**Instructions for the task:** Please output the section of the listing below that opens with the line containing "Page size: 2001x1125." and closes with the line containing "list [1080, 299, 1795, 1014]", exactly and with nothing else.

**Working data:**
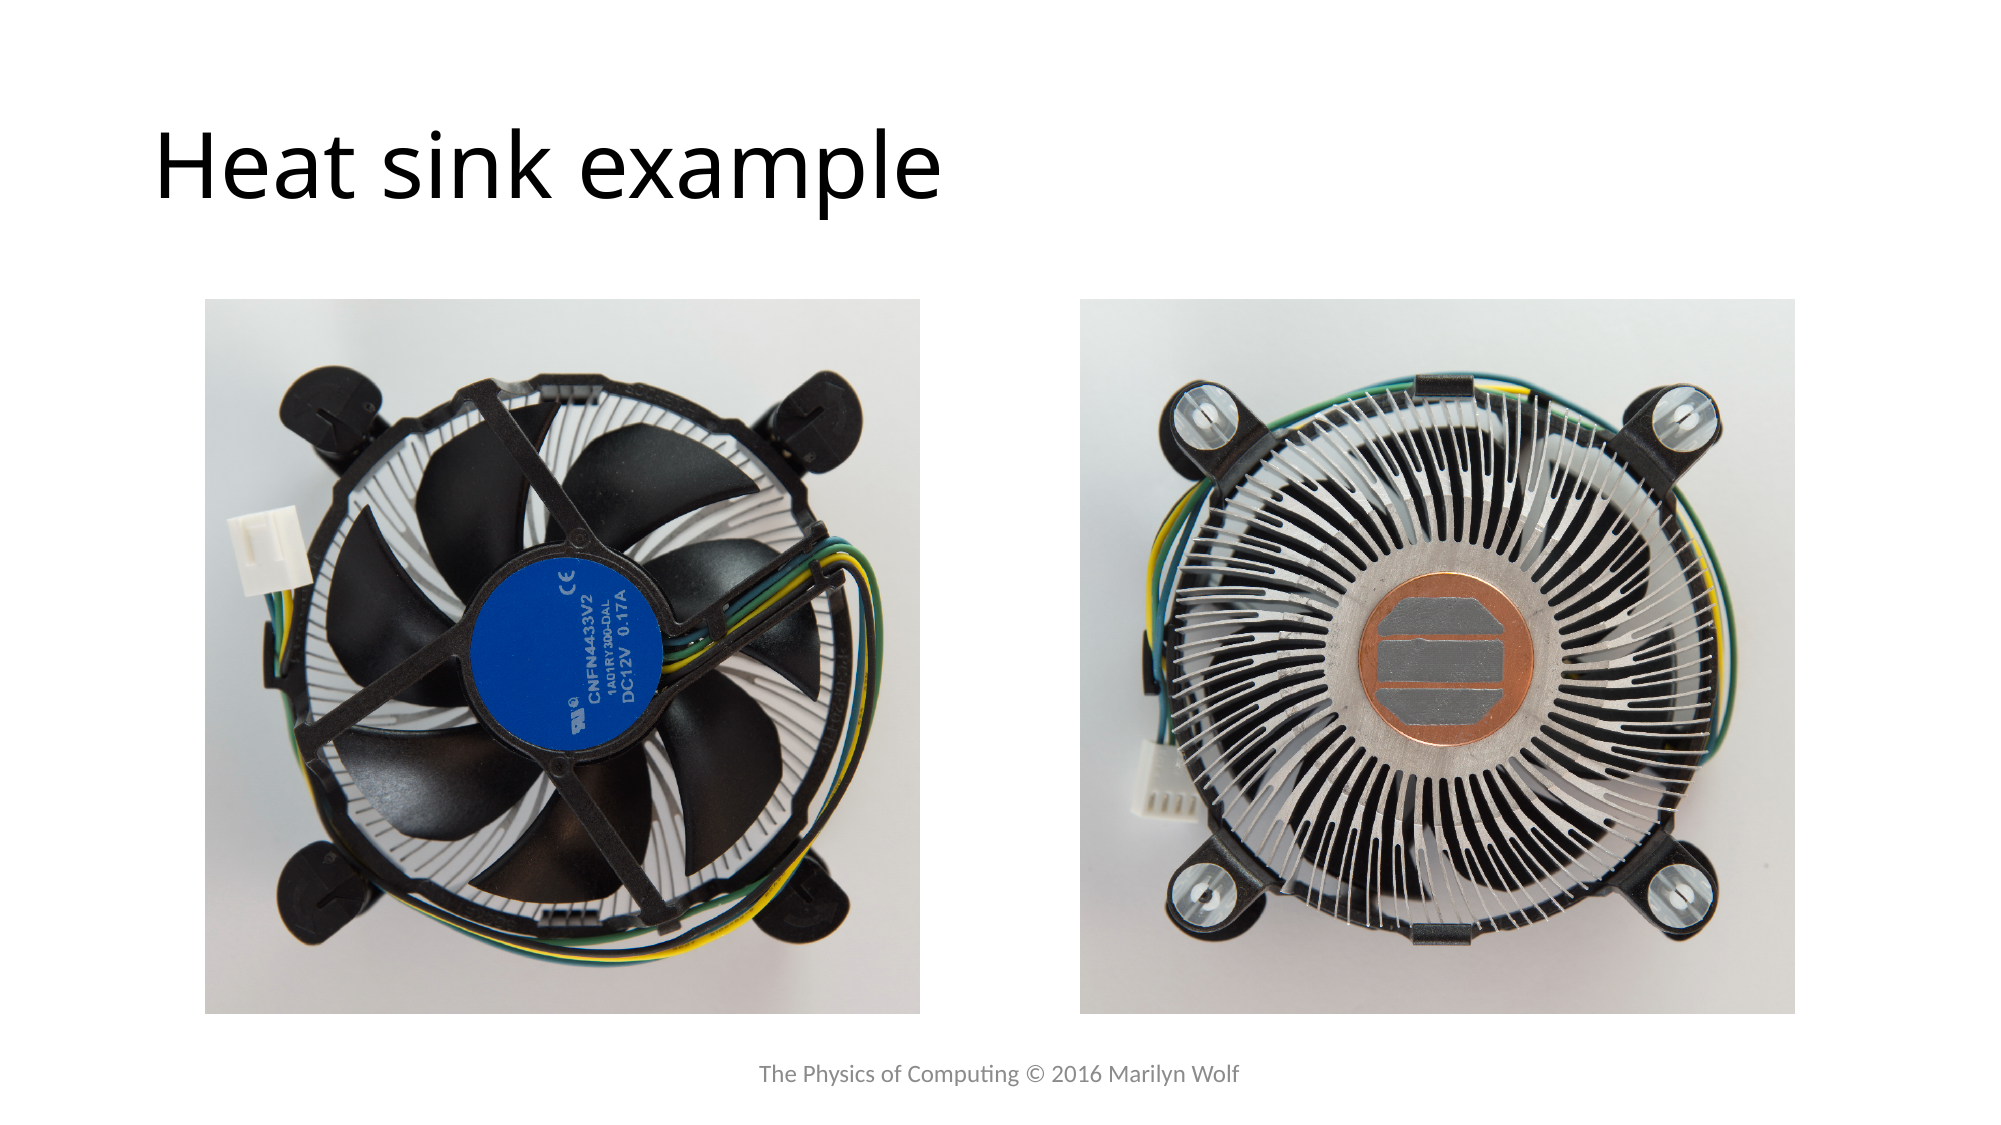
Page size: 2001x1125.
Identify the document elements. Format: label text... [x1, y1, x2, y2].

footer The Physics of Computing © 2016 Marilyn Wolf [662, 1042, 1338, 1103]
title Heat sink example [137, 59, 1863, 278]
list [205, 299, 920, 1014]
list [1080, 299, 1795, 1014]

==

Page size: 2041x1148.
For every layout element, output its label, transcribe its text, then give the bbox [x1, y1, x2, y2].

**Response area:**
Page size: 2001x1125.
Identify the document elements. Format: label text... [x1, y1, x2, y2].

footer The Physics of Computing © 2016 Marilyn Wolf [662, 1042, 1338, 1103]
title Heat sink example [137, 59, 1863, 278]
list [205, 299, 920, 1014]
list [1080, 299, 1795, 1014]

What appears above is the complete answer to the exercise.